*Requirement*
Report only the number of lines that contain the string "elbow" in the records below.

[Input records — start]

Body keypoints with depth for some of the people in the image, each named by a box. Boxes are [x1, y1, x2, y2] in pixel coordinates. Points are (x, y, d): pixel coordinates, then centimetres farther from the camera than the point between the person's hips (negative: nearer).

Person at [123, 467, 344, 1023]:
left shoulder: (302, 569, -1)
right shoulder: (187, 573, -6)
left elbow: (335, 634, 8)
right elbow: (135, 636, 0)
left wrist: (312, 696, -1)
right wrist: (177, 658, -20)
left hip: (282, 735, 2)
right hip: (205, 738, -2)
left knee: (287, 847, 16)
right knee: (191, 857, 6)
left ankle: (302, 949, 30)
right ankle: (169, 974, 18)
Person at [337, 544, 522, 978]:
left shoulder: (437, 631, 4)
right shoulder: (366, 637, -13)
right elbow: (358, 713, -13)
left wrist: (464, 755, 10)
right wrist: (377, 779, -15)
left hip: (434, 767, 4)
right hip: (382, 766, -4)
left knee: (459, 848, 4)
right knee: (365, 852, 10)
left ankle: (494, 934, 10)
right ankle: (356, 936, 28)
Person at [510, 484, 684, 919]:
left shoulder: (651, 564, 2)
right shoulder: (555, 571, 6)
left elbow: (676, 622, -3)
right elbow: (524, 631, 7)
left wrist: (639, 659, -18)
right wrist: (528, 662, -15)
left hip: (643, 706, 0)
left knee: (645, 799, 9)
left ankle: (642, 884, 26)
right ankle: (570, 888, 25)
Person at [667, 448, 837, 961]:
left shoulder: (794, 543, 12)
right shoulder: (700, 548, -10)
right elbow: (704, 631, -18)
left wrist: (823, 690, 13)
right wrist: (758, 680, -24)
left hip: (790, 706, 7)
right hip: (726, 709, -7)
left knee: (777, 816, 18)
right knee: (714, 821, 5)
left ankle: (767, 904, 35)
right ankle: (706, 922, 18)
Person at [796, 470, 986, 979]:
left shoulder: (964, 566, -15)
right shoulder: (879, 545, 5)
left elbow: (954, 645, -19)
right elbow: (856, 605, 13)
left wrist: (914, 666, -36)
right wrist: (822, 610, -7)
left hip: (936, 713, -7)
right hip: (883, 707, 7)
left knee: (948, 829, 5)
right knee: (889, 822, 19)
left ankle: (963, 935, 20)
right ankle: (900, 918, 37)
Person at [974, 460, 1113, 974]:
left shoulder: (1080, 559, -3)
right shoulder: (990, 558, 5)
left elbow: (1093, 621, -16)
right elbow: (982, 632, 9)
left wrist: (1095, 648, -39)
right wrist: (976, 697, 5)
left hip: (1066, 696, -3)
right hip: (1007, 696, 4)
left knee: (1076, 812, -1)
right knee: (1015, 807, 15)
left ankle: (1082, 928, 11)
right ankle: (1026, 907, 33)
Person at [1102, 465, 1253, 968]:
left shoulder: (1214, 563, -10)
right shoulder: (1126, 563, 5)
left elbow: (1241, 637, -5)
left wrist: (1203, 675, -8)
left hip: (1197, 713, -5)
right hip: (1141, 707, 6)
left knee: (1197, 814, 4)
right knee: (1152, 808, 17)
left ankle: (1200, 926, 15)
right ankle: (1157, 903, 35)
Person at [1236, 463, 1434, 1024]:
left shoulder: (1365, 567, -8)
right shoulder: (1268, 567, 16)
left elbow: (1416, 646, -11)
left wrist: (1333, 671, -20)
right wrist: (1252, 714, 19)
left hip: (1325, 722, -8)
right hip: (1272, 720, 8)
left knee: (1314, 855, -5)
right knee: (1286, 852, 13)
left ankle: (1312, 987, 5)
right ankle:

[Input records — finish]

*Reply*
12